Canadian Pacific Railway (TSX:CP)(NYSE:CP) recently hit a new all-time high.
Let’s take a look at the current situation to see if this is a good time to add the rail carrier to your portfolio.
Impressive rally
CP traded for close to $150 per share in early 2016. Since then, the stock has enjoyed a nice recovery and now trades above $260. Strong economies in Canada and the United States are certainly providing a boost to demand for the company’s services.
Q2 results
CP reported Q2 revenue of $1.75 billion, representing a 7% increase from the second quarter last year. Volumes rose 4% and carloads improved by 2% on a year-over-year basis. Adjusted diluted earnings per share came in at $3.16 compared to $2.77 in Q2 2017. Free cash flow was $331 million for the quarter compared to $274 million last year.
Freight revenue rose in most of the company’s segments, with solid improvements in grain, potash, energy and chemicals, metals, consumer products, automotive, and intermodal.
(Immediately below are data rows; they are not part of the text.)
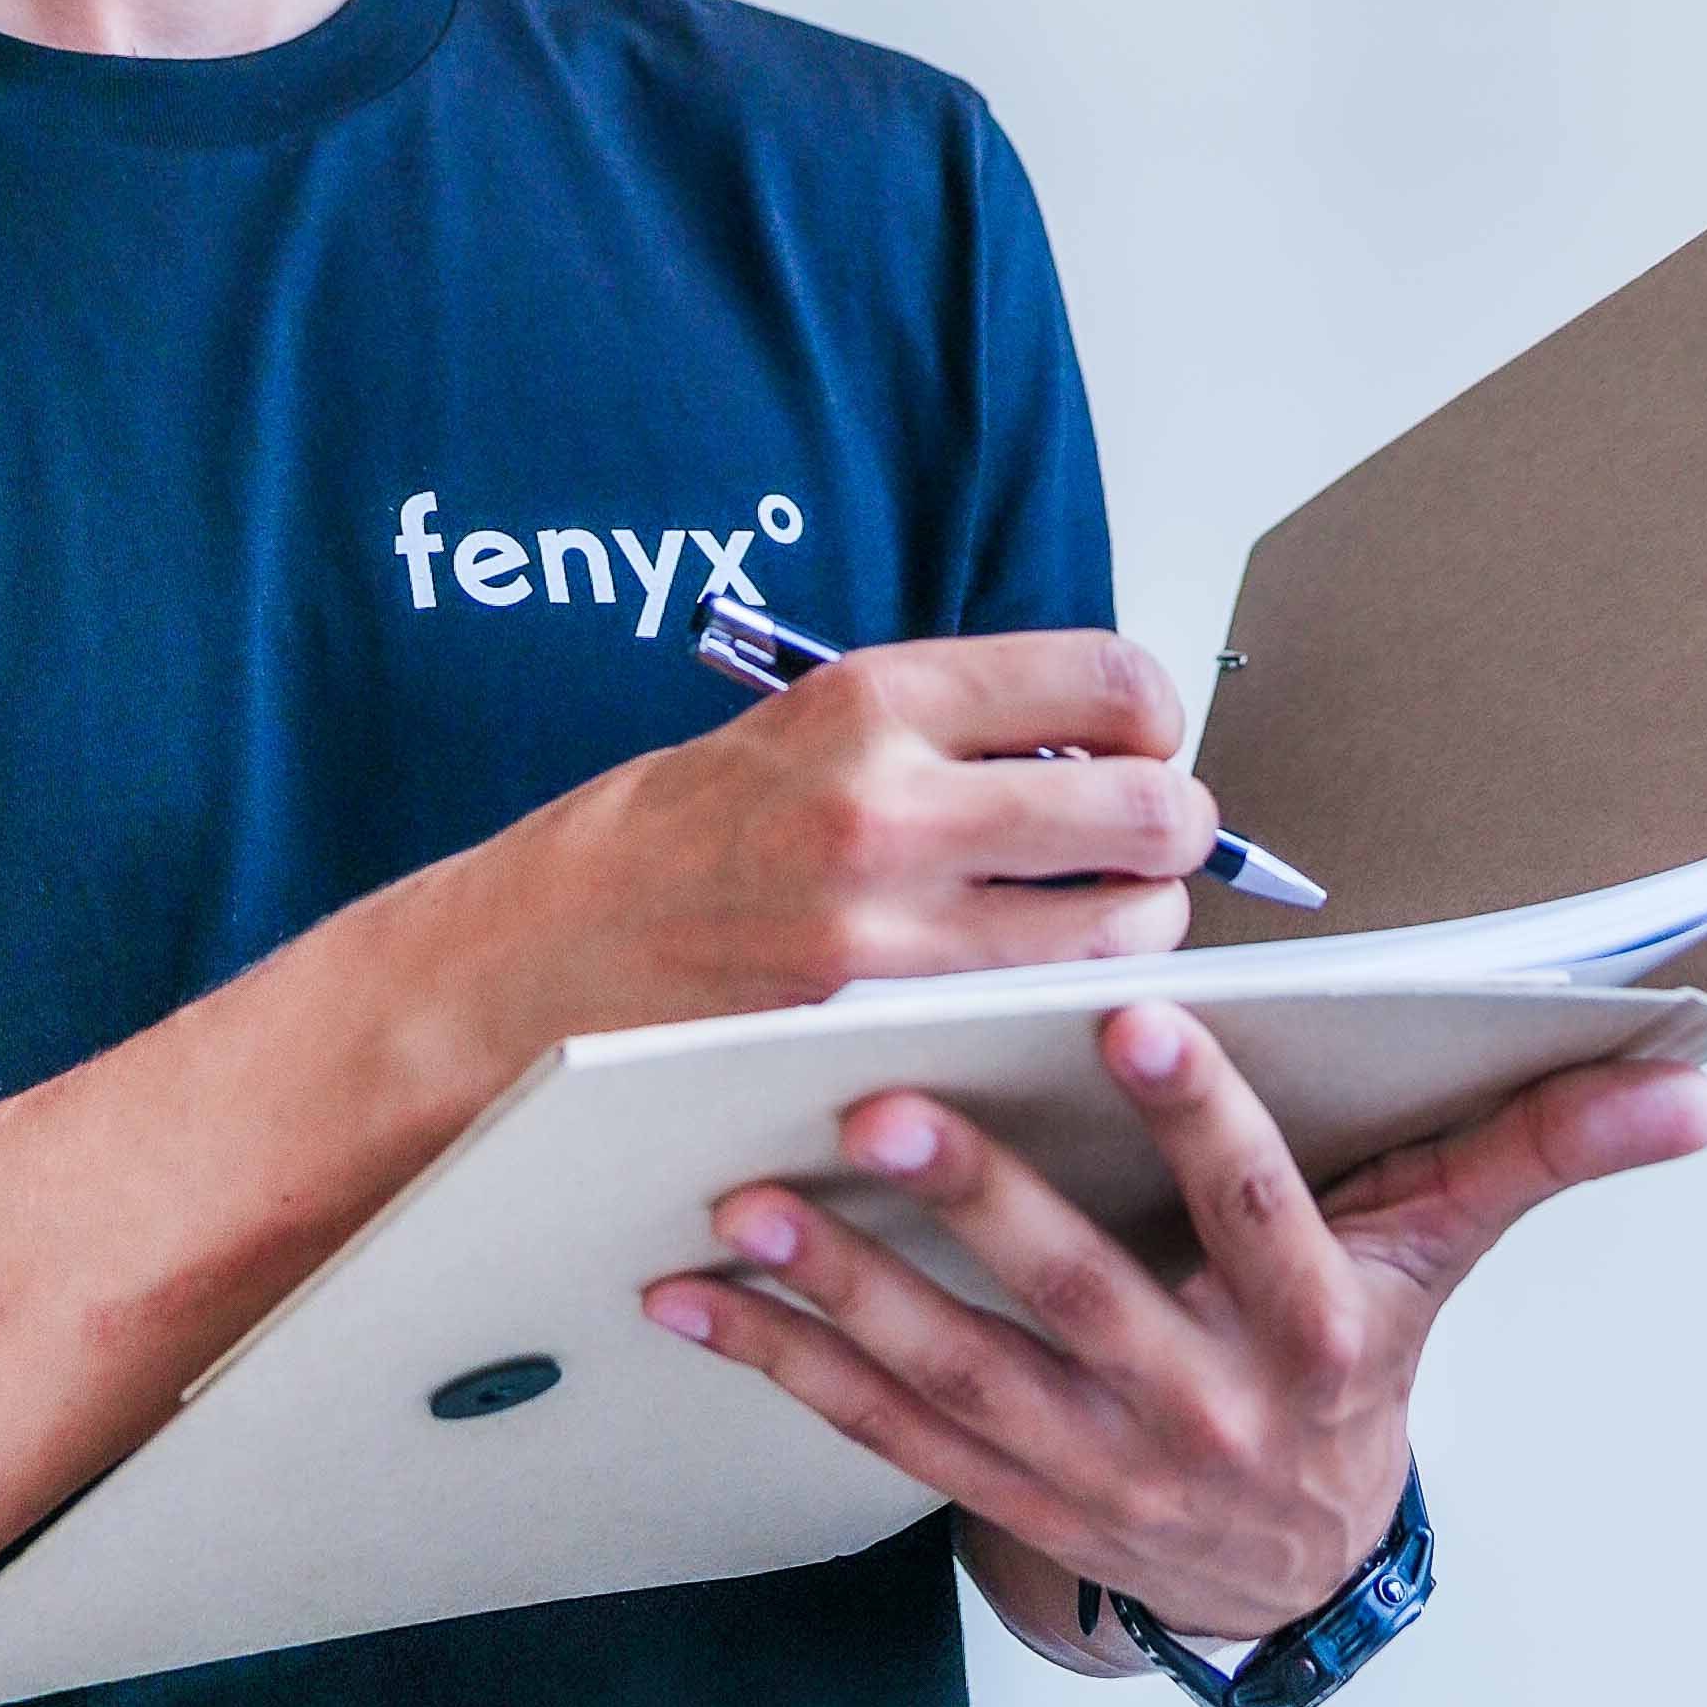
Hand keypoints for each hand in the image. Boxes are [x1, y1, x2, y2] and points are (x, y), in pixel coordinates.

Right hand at [373, 631, 1207, 1075]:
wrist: (531, 959)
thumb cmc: (658, 844)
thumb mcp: (796, 728)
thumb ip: (937, 729)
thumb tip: (1082, 744)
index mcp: (871, 698)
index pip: (1103, 679)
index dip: (1153, 715)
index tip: (1141, 739)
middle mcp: (890, 803)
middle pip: (1145, 808)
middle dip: (1175, 826)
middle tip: (1152, 837)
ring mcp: (889, 929)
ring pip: (1121, 929)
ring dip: (1137, 924)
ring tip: (1092, 918)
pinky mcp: (880, 1027)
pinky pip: (1041, 1009)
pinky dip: (1069, 999)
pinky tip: (1028, 983)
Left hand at [640, 1003, 1706, 1656]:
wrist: (1299, 1568)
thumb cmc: (1360, 1358)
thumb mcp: (1447, 1254)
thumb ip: (1542, 1147)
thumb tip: (1692, 1083)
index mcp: (1311, 1333)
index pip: (1266, 1216)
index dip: (1207, 1123)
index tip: (1139, 1017)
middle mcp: (1201, 1410)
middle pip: (1086, 1300)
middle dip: (981, 1204)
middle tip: (879, 1100)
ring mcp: (1093, 1467)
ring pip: (957, 1374)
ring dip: (844, 1289)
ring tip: (748, 1198)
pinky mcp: (1003, 1495)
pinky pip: (881, 1430)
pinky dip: (783, 1365)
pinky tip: (698, 1295)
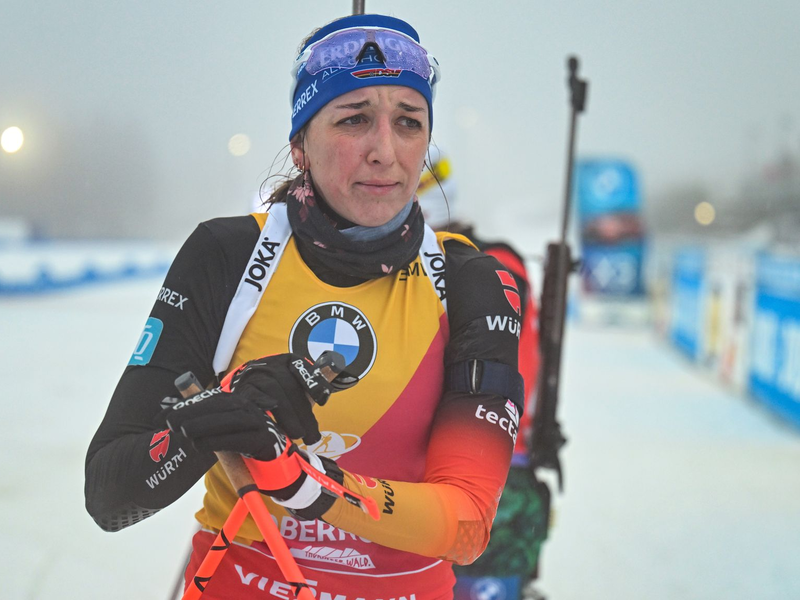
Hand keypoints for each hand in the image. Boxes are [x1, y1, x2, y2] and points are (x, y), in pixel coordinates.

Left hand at [162, 388, 289, 461]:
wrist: (273, 454)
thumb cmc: (241, 439)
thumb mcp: (220, 427)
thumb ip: (200, 421)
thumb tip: (167, 417)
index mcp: (234, 401)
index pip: (206, 400)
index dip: (183, 406)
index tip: (160, 417)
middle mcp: (246, 407)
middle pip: (216, 407)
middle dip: (191, 413)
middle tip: (170, 423)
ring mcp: (255, 422)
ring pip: (227, 421)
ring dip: (203, 425)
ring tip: (183, 432)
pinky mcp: (261, 440)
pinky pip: (236, 439)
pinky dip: (216, 441)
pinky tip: (199, 445)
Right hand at [224, 353, 333, 444]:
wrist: (248, 391)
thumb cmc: (281, 391)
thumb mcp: (299, 385)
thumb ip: (315, 383)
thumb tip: (335, 371)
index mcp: (287, 361)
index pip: (302, 369)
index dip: (314, 384)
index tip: (323, 402)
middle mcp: (270, 365)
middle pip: (289, 386)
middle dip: (303, 412)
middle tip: (312, 435)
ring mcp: (255, 377)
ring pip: (274, 394)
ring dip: (288, 417)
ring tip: (298, 435)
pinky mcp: (242, 391)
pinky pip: (255, 402)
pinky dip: (267, 413)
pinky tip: (276, 426)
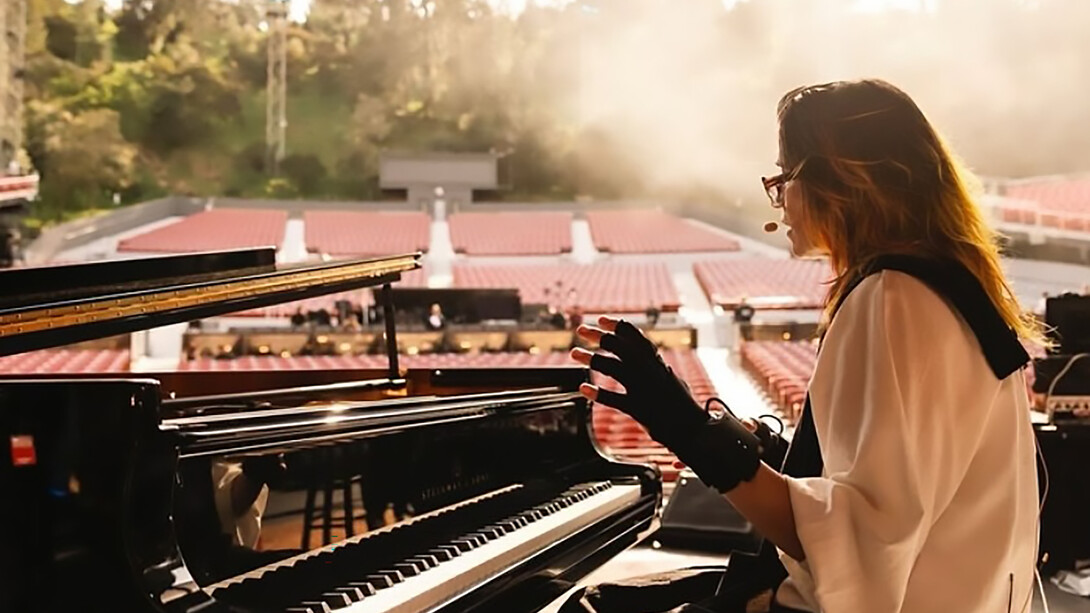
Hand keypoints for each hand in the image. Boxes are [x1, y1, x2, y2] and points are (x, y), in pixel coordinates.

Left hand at [572, 316, 708, 444]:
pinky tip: (583, 388)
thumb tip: (645, 354)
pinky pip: (613, 398)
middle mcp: (649, 371)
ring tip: (574, 353)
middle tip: (581, 329)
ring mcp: (643, 389)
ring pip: (612, 367)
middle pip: (619, 346)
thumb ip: (655, 366)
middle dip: (598, 335)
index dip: (617, 326)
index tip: (602, 319)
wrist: (694, 429)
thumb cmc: (681, 405)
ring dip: (590, 358)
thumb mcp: (670, 378)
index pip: (636, 337)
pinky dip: (597, 393)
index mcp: (657, 363)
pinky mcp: (638, 408)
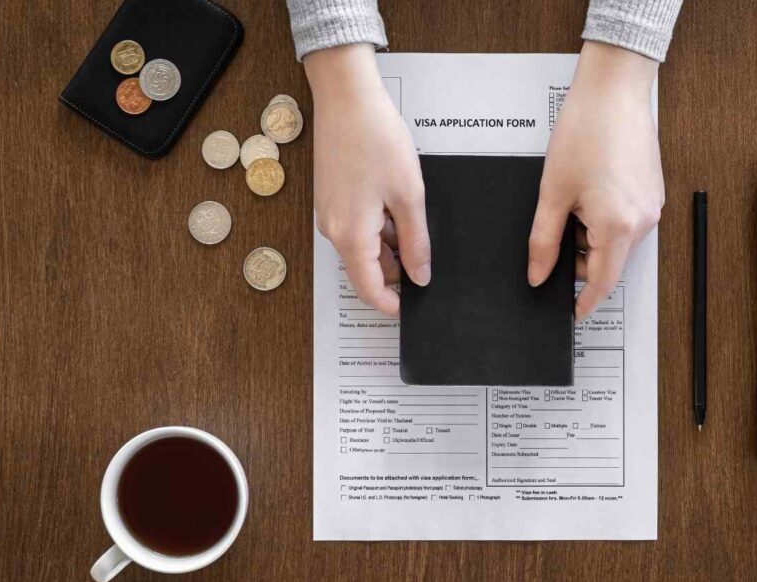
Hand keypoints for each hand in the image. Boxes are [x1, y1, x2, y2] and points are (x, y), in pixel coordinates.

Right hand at [304, 44, 429, 315]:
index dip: (392, 305)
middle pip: (366, 269)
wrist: (346, 97)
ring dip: (390, 244)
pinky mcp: (332, 198)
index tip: (413, 309)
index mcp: (350, 236)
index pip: (369, 290)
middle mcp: (333, 230)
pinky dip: (379, 226)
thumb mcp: (409, 195)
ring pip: (364, 247)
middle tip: (426, 257)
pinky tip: (398, 203)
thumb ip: (416, 241)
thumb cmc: (374, 138)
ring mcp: (329, 214)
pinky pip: (357, 226)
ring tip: (414, 218)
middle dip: (397, 271)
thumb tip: (420, 275)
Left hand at [529, 41, 664, 319]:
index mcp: (617, 226)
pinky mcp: (653, 193)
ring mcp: (652, 207)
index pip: (602, 283)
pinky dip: (605, 219)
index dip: (585, 302)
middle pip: (609, 262)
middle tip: (558, 233)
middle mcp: (642, 221)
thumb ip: (543, 241)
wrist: (614, 91)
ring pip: (617, 241)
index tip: (572, 313)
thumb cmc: (585, 131)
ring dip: (592, 236)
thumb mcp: (552, 193)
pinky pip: (627, 221)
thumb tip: (538, 274)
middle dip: (582, 259)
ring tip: (573, 200)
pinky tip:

Coal and forestry products revenue was pretty much in line with the previous year, and CP saw a dip in revenue from fertilizer and sulphur shipments.
The company had a rough start to 2018 with difficult weather and uncertainty regarding contract negotiations with employees. Strike notices and labour negotiations had an impact on operations, but CP eventually reached long-term agreements with two unions that represent the workers.
Opportunities
CP is investing $500 million over the next four years on new high-capacity grain hopper cars to address backlogs in the system. In addition, crude-by-rail demand remains high, and CP has an opportunity to boost its oil shipments. Crude-by-rail volumes are already at record levels, according to a recent National Energy Board report for the month of May.
Completion of major pipelines would reduce demand for oil-by-rail capacity, but the timing for Keystone XL and Trans Mountain is still up in the air. Line 3 could be in service by the end of 2019.
Risks
Trade disputes could put some of CP’s segments at risk, and a prolonged trade battle would likely be negative for the Canadian economy. The worst-case-scenario is unlikely to materialize, but it is important to keep in mind when evaluating CP as a stock pick.
Dividends
CP recently raised its quarterly dividend from $0.5625 per share to $0.65. That translates into an annualized yield of 1%.
Should you buy?
At the current price, the stock isn’t on sale, and investors should prepare for some potential volatility in the near term. As such, I would keep an initial position small and use dips as opportunities to add to your holdings. Overall, CP should be a solid pick for a buy-and-hold portfolio.